What I was most interested in was how fascism relates to Canada, and although Goldberg doesn't give any of the history of fascism in Canada (although he does mention our avidity for eugenics and the sterilisation of undesirable reproducers), it's an interesting lens through which to view Pierre Trudeau, and even more pressingly, his son, Justin; our likely next leader. Pierre, of course, had that charismatic and virile Great Man persona (although, for the life of me, I don't understand the man's famous sex appeal), and he nationalised corporations, expressed anti-Semitic views, spent the country into debt, hobnobbed with Fidel Castro, and invoked the War Measures Act to suspend civil liberties during the FLQ crisis. I'm sure more parallels can be made, but that's a nice list that, by Goldberg's definition, would qualify PET as a bona fide fascist -- but just imagine the uproar by the Canadian left if that was stated publicly as a matter of fact? Just like in the U.S., it's every day here that I see the word "fascist" used against conservatives and against PM Harper, so the big picture of this book was interesting to me. As for Justin, he seems to have all the same ideas as dear old Dad, and famously, when he was asked if there's a nation he admires, Justin answered, "There's a level of admiration I actually have for China. Their basic dictatorship is actually allowing them to turn their economy around on a dime." And I actually have some sympathy for his premise, if not his actual words: It is very frustrating to see the parliamentary system block reforms or send bills off to endless committees and inquiries; the ability to enact an idea quickly would probably be the only upside of a "basic dictatorship" -- or would it? Twice in Liberal Fascism, Goldberg refers to Brave New World as the logical outcome of the progressives' agenda, and as he says both times, "What would be so wrong with a benevolent dictatorship that takes care of our every need and leaves us free to pursue our own visions of happiness?" I need to reread Brave New World...
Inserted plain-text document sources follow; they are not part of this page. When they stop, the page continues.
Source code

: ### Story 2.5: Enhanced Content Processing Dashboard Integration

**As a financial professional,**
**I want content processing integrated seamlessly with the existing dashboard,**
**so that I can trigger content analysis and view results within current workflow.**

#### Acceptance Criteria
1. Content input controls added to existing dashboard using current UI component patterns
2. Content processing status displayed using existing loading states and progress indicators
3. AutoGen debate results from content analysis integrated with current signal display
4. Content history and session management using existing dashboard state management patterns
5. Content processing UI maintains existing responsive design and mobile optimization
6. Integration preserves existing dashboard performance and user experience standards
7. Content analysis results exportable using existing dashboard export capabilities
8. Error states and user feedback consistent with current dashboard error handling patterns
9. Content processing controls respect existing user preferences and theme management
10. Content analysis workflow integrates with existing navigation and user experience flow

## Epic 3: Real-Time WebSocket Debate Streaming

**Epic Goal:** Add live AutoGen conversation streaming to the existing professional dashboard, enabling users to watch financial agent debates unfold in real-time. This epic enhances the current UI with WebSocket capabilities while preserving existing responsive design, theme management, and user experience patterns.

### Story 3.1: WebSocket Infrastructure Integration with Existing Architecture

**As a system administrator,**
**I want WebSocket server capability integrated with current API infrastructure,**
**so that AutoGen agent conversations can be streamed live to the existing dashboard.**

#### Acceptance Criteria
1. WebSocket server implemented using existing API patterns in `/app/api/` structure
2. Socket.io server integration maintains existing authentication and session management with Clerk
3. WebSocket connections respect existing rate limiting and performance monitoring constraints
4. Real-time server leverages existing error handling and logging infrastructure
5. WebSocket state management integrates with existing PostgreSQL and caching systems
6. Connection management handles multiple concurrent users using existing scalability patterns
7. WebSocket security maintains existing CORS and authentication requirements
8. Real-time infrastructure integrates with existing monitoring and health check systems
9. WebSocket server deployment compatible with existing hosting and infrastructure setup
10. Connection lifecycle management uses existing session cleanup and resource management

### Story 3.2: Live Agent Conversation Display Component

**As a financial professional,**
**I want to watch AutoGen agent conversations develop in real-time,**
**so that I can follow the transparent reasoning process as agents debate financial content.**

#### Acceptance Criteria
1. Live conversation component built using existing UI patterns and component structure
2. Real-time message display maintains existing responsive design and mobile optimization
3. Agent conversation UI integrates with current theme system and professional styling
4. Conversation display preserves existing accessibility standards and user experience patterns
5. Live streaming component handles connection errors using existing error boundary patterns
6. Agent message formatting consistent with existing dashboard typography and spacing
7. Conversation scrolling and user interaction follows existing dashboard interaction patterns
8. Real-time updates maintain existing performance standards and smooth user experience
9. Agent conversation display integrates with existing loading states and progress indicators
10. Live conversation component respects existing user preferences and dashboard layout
And lastly, this book made me think of the G20 meeting in Toronto in 2010 that devolved into this:


             

At the time, it was the law-and-order police force that was denounced as the fascists, and while I have no desire to defend their most extreme methods, it was the balaclava-wearing rabble-rousers (those who were trying to disrupt the meeting of boring white men and create their own New World Order) who were acting like the very definition of fascists in the tradition of Mussolini, Hitler, and the Weather Underground. The takeaway from the book is that these terms matter.